Dataset entries
·····

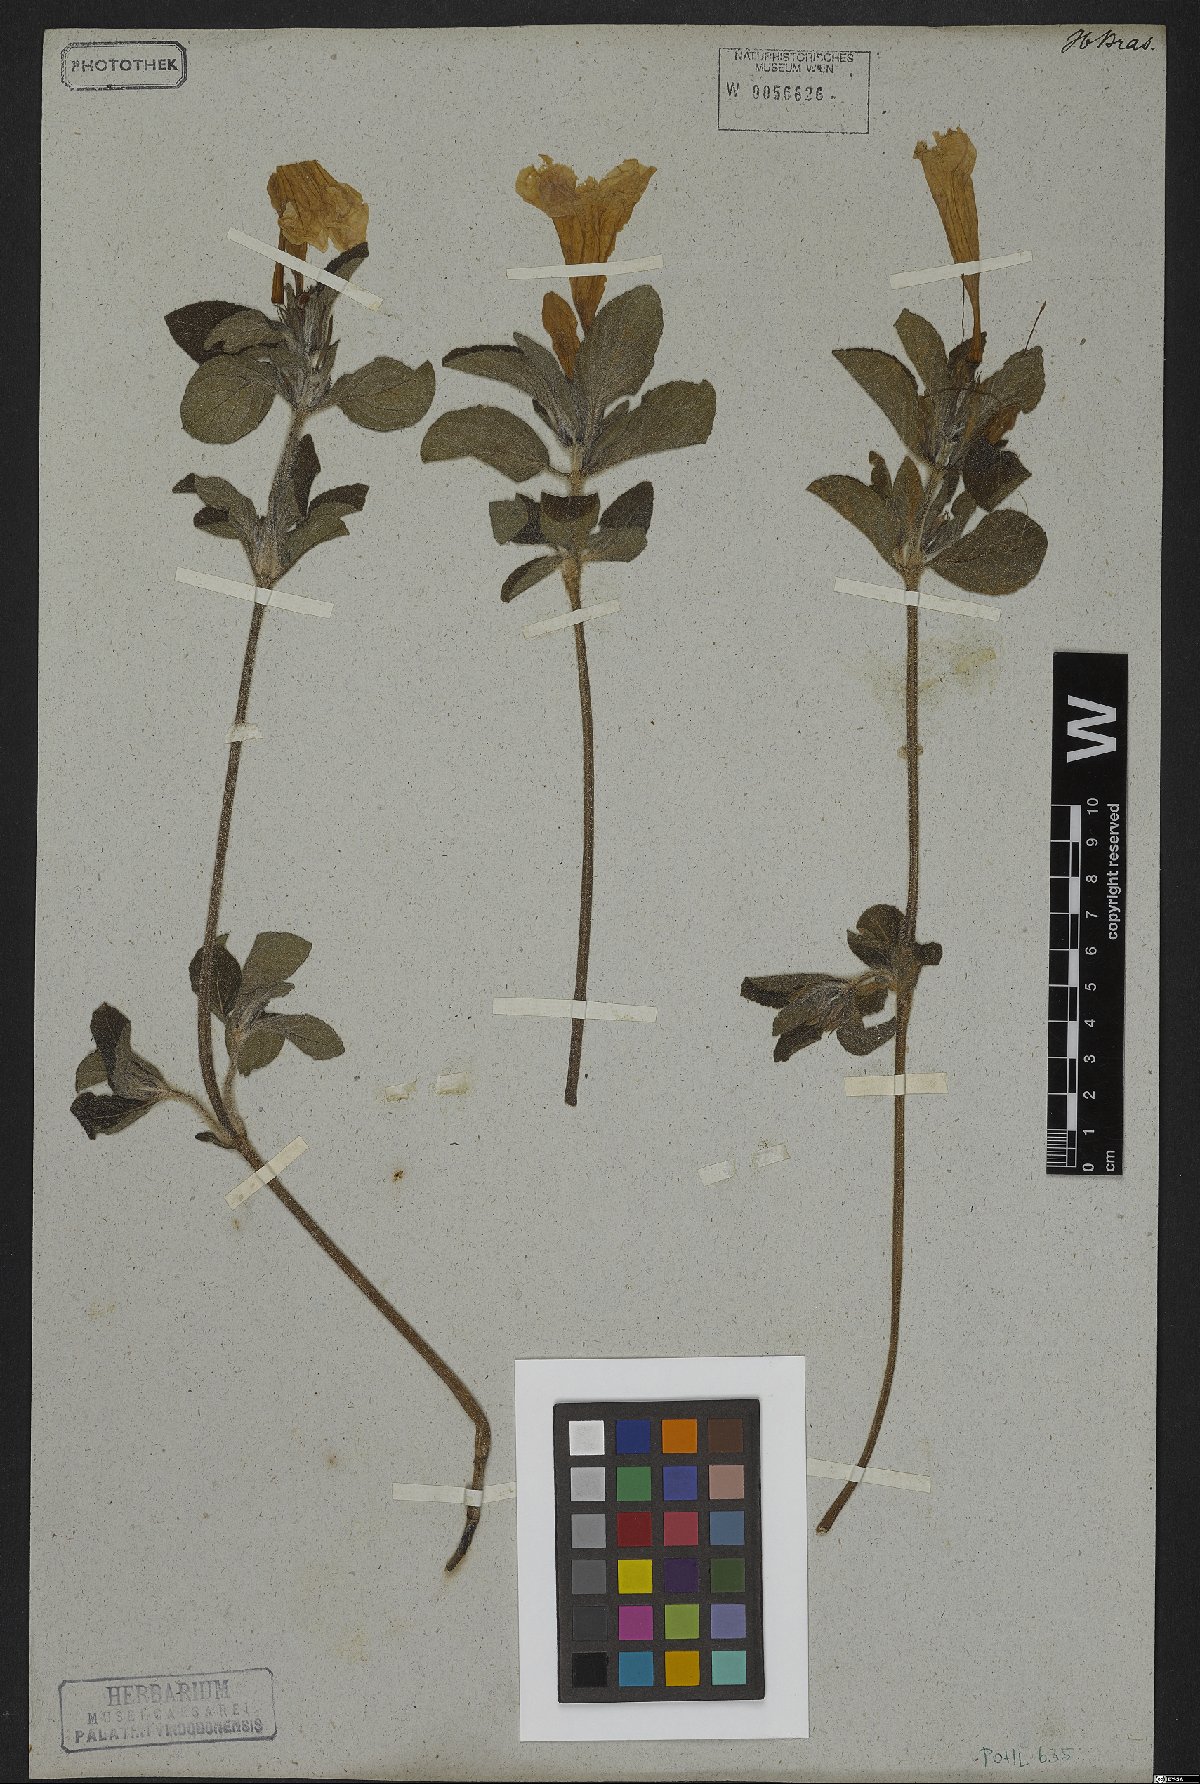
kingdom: Plantae
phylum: Tracheophyta
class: Magnoliopsida
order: Lamiales
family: Acanthaceae
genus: Ruellia
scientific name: Ruellia dissitifolia
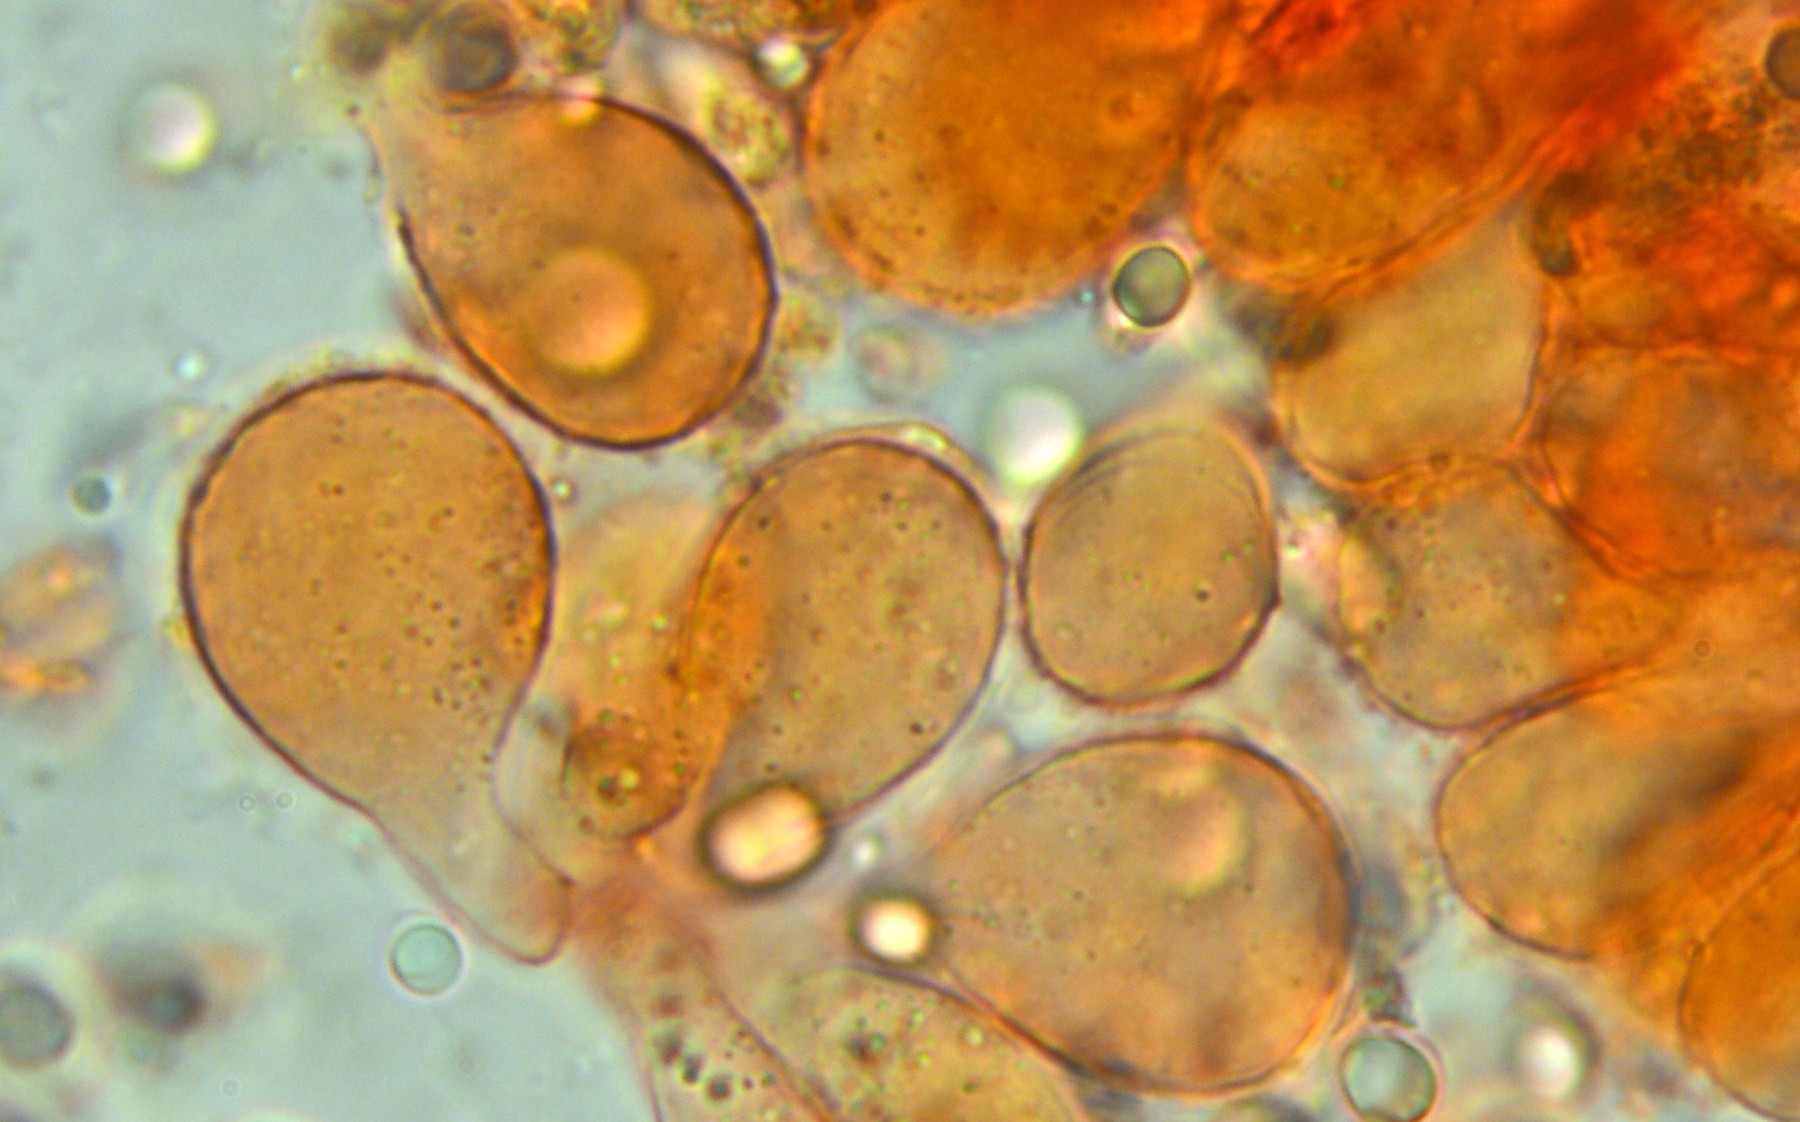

·····

GIVEN PROBLEM: Retype the listing from the line containing "phylum: Tracheophyta" through the end of the listing, leaving out any pictures.

SOLUTION TO THE EXERCISE:
phylum: Tracheophyta
class: Magnoliopsida
order: Lamiales
family: Acanthaceae
genus: Ruellia
scientific name: Ruellia dissitifolia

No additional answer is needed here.